> [Provided entries]:
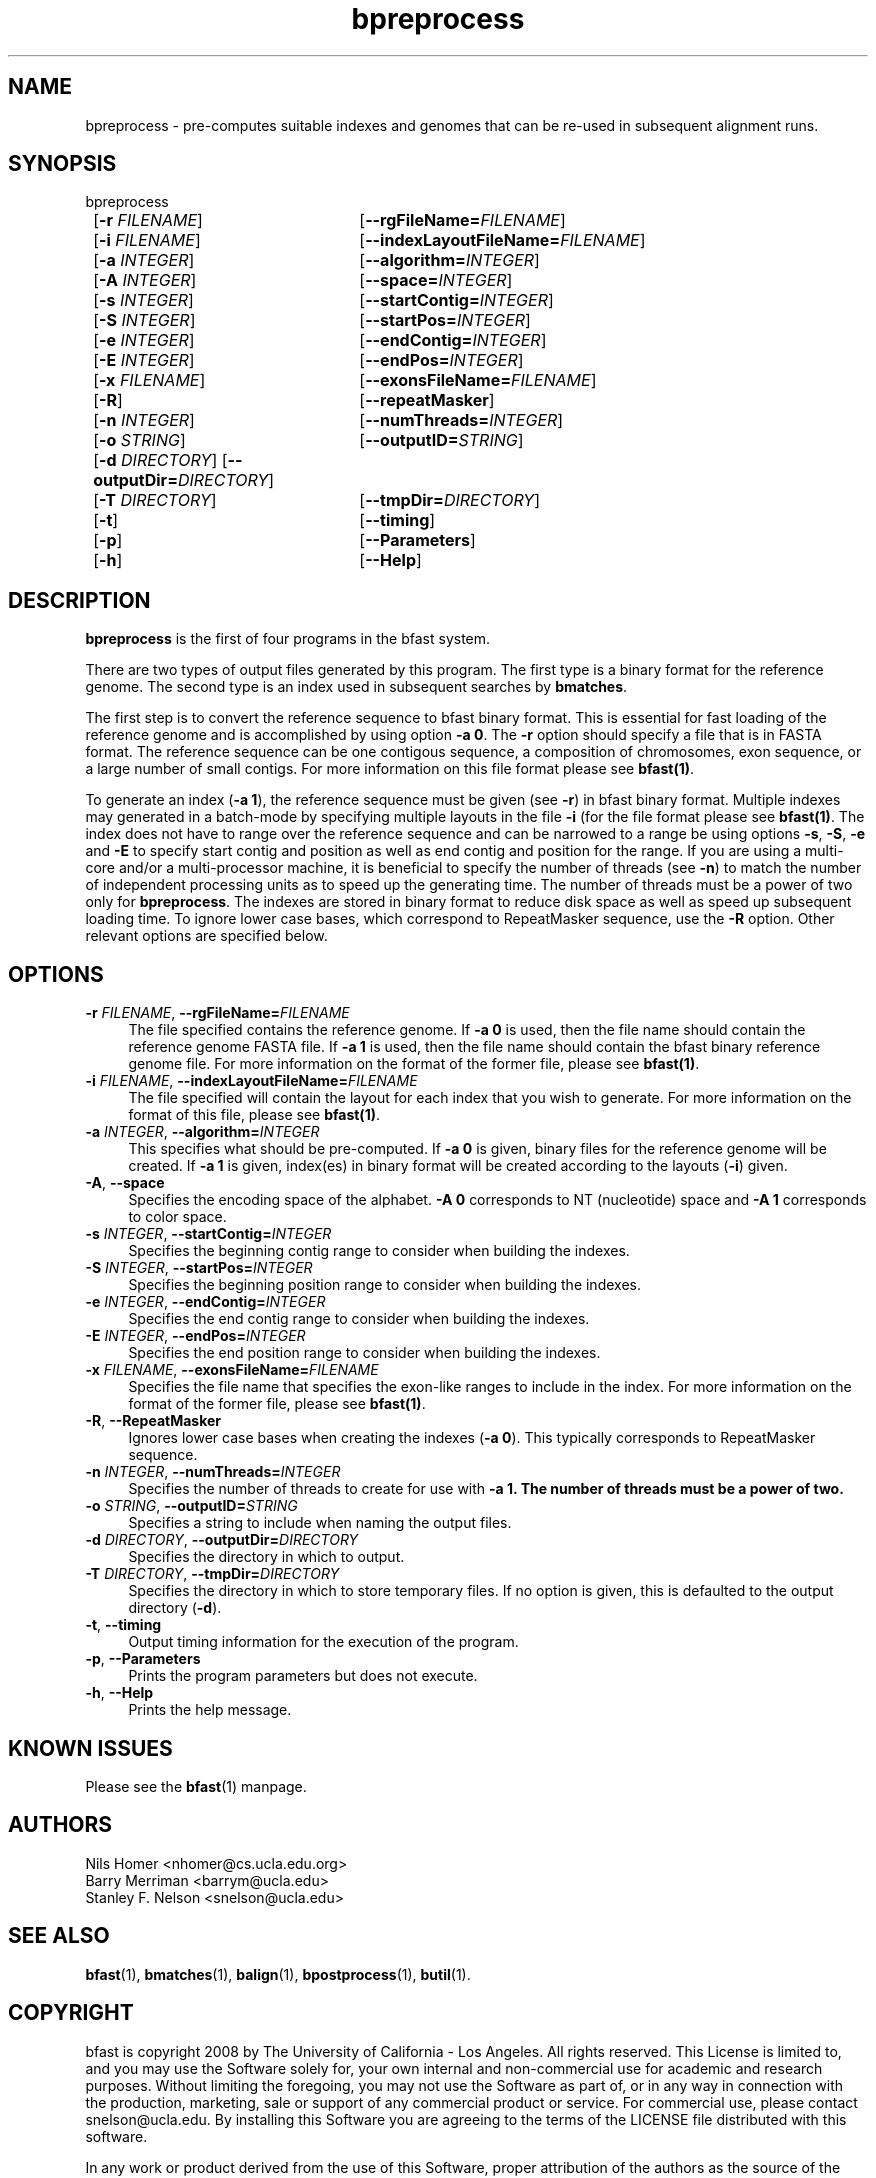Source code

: \#  For more details on the layout of this page and how to process it
\#  to create PDF and HTML, see the comment header for bfast.1
\#
\#
\# .TP
\# \fB\-I\fR, \fB\-\-ignore\fR=\fIPATTERN\fR
\# do not list implied entries matching shell PATTERN
\#
\" Turn off justification and hyphenation
.na
.hy 0
.TH bpreprocess 1 "Sept 30, 2008" "version 0.1.3" "UCLA bfast"
.SH NAME
bpreprocess \- pre-computes suitable indexes and genomes that can be re-used in subsequent alignment runs.
.SH SYNOPSIS
.P
.fam C
.nf
bpreprocess
	[\fB\-r\fR \fIFILENAME\fR] 	[\fB\-\-rgFileName=\fIFILENAME\fR]
	[\fB\-i\fR \fIFILENAME\fR] 	[\fB\-\-indexLayoutFileName=\fIFILENAME\fR]
	[\fB\-a\fR \fIINTEGER\fR]	[\fB\-\-algorithm\=\fIINTEGER\fR]
	[\fB\-A\fR \fIINTEGER\fR] 	[\fB\-\-space=\fIINTEGER\fR]
	[\fB\-s\fR \fIINTEGER\fR] 	[\fB\-\-startContig=\fIINTEGER\fR]
	[\fB\-S\fR \fIINTEGER\fR] 	[\fB\-\-startPos=\fIINTEGER\fR]
	[\fB\-e\fR \fIINTEGER\fR] 	[\fB\-\-endContig=\fIINTEGER\fR]
	[\fB\-E\fR \fIINTEGER\fR] 	[\fB\-\-endPos=\fIINTEGER\fR]
	[\fB\-x\fR \fIFILENAME\fR]	[\fB\-\-exonsFileName=\fIFILENAME\fR]
	[\fB\-R\fR]			[\fB\-\-repeatMasker\fR]
	[\fB\-n\fR \fIINTEGER\fR] 	[\fB\-\-numThreads=\fIINTEGER\fR]
	[\fB\-o\fR \fISTRING\fR] 	[\fB\-\-outputID=\fISTRING\fR]
	[\fB\-d\fR \fIDIRECTORY\fR] [\fB\-\-outputDir=\fIDIRECTORY\fR]
	[\fB\-T\fR \fIDIRECTORY\fR]	[\fB\-\-tmpDir=\fIDIRECTORY\fR]
	[\fB\-t\fR] 		[\fB\-\-timing\fR]
	[\fB\-p\fR] 		[\fB\-\-Parameters\fR]
	[\fB\-h\fR] 		[\fB\-\-Help\fR]
.fi
.fam
.
.SH DESCRIPTION
.B bpreprocess
is the first of four programs in the bfast system.
.
.P
There are two types of output files generated by this program.
The first type is a binary format for the reference genome.
The second type is an index used in subsequent searches by
\fBbmatches\fR.
.
.P
The first step is to convert the reference sequence to bfast binary format.
This is essential for fast loading of the reference genome and is accomplished by using option \fB\-a 0\fR.
The \fB\-r\fR option should specify a file that is in FASTA format.
The reference sequence can be one contigous sequence, a composition of chromosomes, exon sequence, or a large number of small contigs.
For more information on this file format please see 
.BR bfast(1) "."
.
.P
To generate an index (\fB\-a 1\fR), the reference sequence must be given (see \fB\-r\fR) in bfast binary format.
Multiple indexes may generated in a batch-mode by specifying multiple layouts in the file \fB-i\fR (for the file format please see
.BR bfast(1) "."
The index does not have to range over the reference sequence and can be narrowed to a range be using options \fB\-s\fR, \fB\-S\fR, \fB\-e\fR and \fB\-E\fR to specify start contig and position as well as end contig and position for the range.
If you are using a multi-core and/or a multi-processor machine, it is beneficial to specify the number of threads (see \fB\-n\fR) to match the number of independent processing units as to speed up the generating time.
The number of threads must be a power of two only for 
.BR bpreprocess "."
The indexes are stored in binary format to reduce disk space as well as speed up subsequent loading time.
To ignore lower case bases, which correspond to RepeatMasker sequence, use the \fB\-R\fR option.
.
Other relevant options are specified below.
.
.SH OPTIONS
.TP 4
\fB\-r\fR \fIFILENAME\fR, \fB\-\-rgFileName=\fIFILENAME\fR
The file specified contains the reference genome.
If \fB\-a 0\fR is used, then the file name should contain the reference genome FASTA file.
If \fB\-a 1\fR is used, then the file name should contain the bfast binary reference genome file.
For more information on the format of the former file, please see
.BR bfast(1) "."
.
.TP 4
\fB\-i\fR \fIFILENAME\fR, \fB\-\-indexLayoutFileName=\fIFILENAME\fR
The file specified will contain the layout for each index that you wish to generate.
For more information on the format of this file, please see
.BR bfast(1) "."
.
.TP 4
\fB\-a\fR \fIINTEGER\fR, \fB\-\-algorithm=\fIINTEGER\fR
This specifies what should be pre-computed.
If \fB\-a 0\fR is given, binary files for the reference genome will be created.
If \fB\-a 1\fR is given, index(es) in binary format will be created according to the layouts (\fB\-i\fR) given.
.
.TP 4
\fB\-A\fR, \fB\-\-space\fR
Specifies the encoding space of the alphabet.
\fB\-A 0\fR corresponds to NT (nucleotide) space and \fB\-A 1\fR corresponds to color space.
.
.TP 4
\fB\-s\fR \fIINTEGER\fR, \fB\-\-startContig=\fIINTEGER\fR
Specifies the beginning contig range to consider when building the indexes.
.
.TP 4
\fB\-S\fR \fIINTEGER\fR, \fB\-\-startPos=\fIINTEGER\fR
Specifies the beginning position range to consider when building the indexes.
.
.TP 4
\fB\-e\fR \fIINTEGER\fR, \fB\-\-endContig=\fIINTEGER\fR
Specifies the end contig range to consider when building the indexes.
.
.TP 4
\fB\-E\fR \fIINTEGER\fR, \fB\-\-endPos=\fIINTEGER\fR
Specifies the end position range to consider when building the indexes.
.
.TP 4
\fB\-x\fR \fIFILENAME\fR, \fB\-\-exonsFileName=\fIFILENAME\fR
Specifies the file name that specifies the exon-like ranges to include in the index.
For more information on the format of the former file, please see
.BR bfast(1) "."
.
.TP 4
\fB\-R\fR, \fB\-\-RepeatMasker\fR
Ignores lower case bases when creating the indexes (\fB\-a 0\fR).
This typically corresponds to RepeatMasker sequence.
.
.TP 4
\fB\-n\fR \fIINTEGER\fR, \fB\-\-numThreads=\fIINTEGER\fR
Specifies the number of threads to create for use with \fB\-a 1\fB.
The number of threads must be a power of two.
.
.TP 4
\fB\-o\fR \fISTRING\fR, \fB\-\-outputID=\fISTRING\fR
Specifies a string to include when naming the output files.
.
.TP 4
\fB\-d\fR \fIDIRECTORY\fR, \fB\-\-outputDir=\fIDIRECTORY\fR
Specifies the directory in which to output.
.
.TP 4
\fB\-T\fR \fIDIRECTORY\fR, \fB\-\-tmpDir=\fIDIRECTORY\fR
Specifies the directory in which to store temporary files.
If no option is given, this is defaulted to the output directory (\fB\-d\fR).
.
.TP 4
\fB\-t\fR, \fB\-\-timing\fR
Output timing information for the execution of the program.
.
.TP 4
\fB\-p\fR, \fB\-\-Parameters\fR
Prints the program parameters but does not execute.
.
.TP 4
\fB\-h\fR, \fB\-\-Help\fR
Prints the help message.
.
.SH KNOWN ISSUES
Please see the
.BR bfast (1)
manpage.
.
.SH AUTHORS
.P
Nils Homer <nhomer@cs.ucla.edu.org>
.br
Barry Merriman <barrym@ucla.edu>
.br
Stanley F. Nelson <snelson@ucla.edu>
.
.SH SEE ALSO
.P
.BR bfast "(1), "
.BR bmatches "(1), "
.BR balign "(1), "
.BR bpostprocess "(1),"
.BR butil "(1)."
.
.SH COPYRIGHT
.P
bfast is copyright 2008 by The University of California - Los
Angeles.  All rights reserved.  This License is limited to, and you
may use the Software solely for, your own internal and non-commercial
use for academic and research purposes.  Without limiting the foregoing,
you may not use the Software as part of, or in any way in connection
with the production, marketing, sale or support of any commercial
product or service.  For commercial use, please contact
snelson@ucla.edu.  By installing this Software you are agreeing to
the terms of the LICENSE file distributed with this software.
.
.P
In any work or product derived from the use of this Software, proper
attribution of the authors as the source of the software or data must
be made.  
Please reference the original BFAST paper PMID<to be published>.
In addition, the following URL should be cited:
.
.P
.I <http://genome.ucla.edu/bfast>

> [Exercise requirements]: Once you have counted the lines of the material that include "layouts", give only that number.

> [Exercise solution]: 2